If we accept the mirror neuron model and take an enactivist view of the mind then we have a compelling model for interpreting the thoughts and intentions of others from their actions (we know what we're thinking when we do things, therefore when we see someone else doing it we can infer their thoughts). Is it going too far to propose that our minds merge as we match each other's actions in a coupled system? According to Marco Iacoboni one third of the mirror neurons are what's known as "strictly congruent" - firing when observing exactly the same action and two thirds are "broadly congruent" mirror neurons - firing when observing an action achieving the same goal or logically related to the action. So, in fact we share not only what's actually going on but also what goals we have in mind - maybe that's why we step in front of each other in a corridor: I turn your goal into my action!
Sunday, 21 April 2013
Enactivism and Mirror Neurons
Imitation and physical coupling are believed to support bonding and relationship formation. There is a school of thought that imitation is not merely a social skill, but results directly from the existence of so called mirror neurons in the brain. A leading proponent of this theory is V. S. Ramachandran, who in his essay “Mirror Neurons and Their Role in Human Evolution” goes so far as to say that this is how language developed:
“Moreover, as Rizzolati has noted, these neurons may also enable you to mime — and possibly understand — the lip and tongue movements of others which, in turn, could provide the opportunity for language to evolve. (This is why, when you stick your tongue out at a new born baby it will reciprocate! How ironic and poignant that this little gesture encapsulates a half a million years of primate brain evolution)”

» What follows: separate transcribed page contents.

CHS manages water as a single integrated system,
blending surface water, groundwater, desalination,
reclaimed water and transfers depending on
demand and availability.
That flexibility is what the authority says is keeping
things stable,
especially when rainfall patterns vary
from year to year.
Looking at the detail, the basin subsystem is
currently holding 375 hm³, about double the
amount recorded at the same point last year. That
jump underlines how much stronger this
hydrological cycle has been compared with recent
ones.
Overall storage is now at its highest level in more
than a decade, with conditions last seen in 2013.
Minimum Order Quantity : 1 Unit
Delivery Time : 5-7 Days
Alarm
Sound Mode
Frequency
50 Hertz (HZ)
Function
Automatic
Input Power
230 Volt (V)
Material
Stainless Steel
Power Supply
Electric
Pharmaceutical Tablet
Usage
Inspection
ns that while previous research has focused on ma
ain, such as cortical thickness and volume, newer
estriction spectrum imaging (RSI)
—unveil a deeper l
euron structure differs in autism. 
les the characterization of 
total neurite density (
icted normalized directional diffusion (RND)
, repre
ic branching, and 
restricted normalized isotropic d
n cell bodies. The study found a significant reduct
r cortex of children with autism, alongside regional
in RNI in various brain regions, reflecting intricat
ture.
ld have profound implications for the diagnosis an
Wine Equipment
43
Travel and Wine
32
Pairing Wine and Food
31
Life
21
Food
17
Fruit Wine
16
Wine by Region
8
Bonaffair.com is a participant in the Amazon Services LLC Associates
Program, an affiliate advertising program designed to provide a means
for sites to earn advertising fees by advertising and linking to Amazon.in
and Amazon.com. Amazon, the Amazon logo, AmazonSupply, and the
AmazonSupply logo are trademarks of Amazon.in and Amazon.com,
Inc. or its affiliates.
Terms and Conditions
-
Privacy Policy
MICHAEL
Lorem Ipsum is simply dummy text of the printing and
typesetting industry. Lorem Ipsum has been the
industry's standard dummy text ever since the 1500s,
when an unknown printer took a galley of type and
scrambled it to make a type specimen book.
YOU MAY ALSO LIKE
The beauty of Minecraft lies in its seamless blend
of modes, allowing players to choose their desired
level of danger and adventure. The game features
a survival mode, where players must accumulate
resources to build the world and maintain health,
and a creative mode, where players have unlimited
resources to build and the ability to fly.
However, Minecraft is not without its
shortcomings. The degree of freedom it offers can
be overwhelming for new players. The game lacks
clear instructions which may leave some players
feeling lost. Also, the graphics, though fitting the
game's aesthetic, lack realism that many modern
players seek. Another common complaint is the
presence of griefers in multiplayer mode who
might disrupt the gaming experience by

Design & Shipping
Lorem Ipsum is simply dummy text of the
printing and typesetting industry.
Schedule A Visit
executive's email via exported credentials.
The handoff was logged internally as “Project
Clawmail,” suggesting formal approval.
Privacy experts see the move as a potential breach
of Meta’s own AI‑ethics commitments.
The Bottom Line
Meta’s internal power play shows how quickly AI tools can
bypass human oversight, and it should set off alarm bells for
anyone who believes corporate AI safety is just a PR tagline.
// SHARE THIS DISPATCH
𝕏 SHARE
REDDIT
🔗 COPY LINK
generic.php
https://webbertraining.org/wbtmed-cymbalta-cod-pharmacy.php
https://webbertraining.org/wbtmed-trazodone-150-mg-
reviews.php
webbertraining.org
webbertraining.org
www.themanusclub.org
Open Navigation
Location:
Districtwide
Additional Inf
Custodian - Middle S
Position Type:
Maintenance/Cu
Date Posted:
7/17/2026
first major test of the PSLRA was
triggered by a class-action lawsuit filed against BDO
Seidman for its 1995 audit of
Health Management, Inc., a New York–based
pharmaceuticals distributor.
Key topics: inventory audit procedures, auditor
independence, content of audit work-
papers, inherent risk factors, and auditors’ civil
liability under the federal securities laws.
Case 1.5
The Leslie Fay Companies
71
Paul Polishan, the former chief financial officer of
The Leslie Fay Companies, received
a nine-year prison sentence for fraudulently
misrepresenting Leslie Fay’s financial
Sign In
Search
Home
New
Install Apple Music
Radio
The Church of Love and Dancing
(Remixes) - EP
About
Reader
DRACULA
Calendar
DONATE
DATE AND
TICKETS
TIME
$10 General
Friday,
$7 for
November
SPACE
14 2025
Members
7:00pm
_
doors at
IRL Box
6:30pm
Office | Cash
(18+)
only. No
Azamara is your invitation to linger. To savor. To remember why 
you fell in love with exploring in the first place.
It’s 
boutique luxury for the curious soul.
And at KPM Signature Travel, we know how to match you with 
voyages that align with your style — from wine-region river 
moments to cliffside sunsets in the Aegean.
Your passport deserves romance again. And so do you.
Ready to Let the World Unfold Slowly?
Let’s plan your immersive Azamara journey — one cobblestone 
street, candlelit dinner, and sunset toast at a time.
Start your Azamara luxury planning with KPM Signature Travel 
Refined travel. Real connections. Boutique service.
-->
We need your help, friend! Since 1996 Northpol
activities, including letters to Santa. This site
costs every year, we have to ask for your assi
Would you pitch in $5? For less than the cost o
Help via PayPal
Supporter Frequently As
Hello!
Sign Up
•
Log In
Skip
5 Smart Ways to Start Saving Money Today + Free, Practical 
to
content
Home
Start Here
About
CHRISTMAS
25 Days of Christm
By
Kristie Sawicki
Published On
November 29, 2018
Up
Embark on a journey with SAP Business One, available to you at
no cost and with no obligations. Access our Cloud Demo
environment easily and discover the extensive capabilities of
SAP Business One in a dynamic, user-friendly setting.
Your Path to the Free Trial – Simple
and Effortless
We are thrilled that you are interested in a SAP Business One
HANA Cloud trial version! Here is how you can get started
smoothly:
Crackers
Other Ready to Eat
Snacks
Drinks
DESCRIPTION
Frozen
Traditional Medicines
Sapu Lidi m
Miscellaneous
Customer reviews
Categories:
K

Mirror neurons fire both when we act and when we observe another doing the same act. Invasive experiments on the brains of macaque monkeys provides direct evidence of the existence of mirror neurons. Although it is normally not possible to directly observe neural activity in human brains, it is possible to infer similar neural activity using fMRI. The existence of mirror neurons is not universally accepted, for example the neurophilosophers Patricia Churchland (Braintrust) has expressed both scientific and philosophical objections to the theory.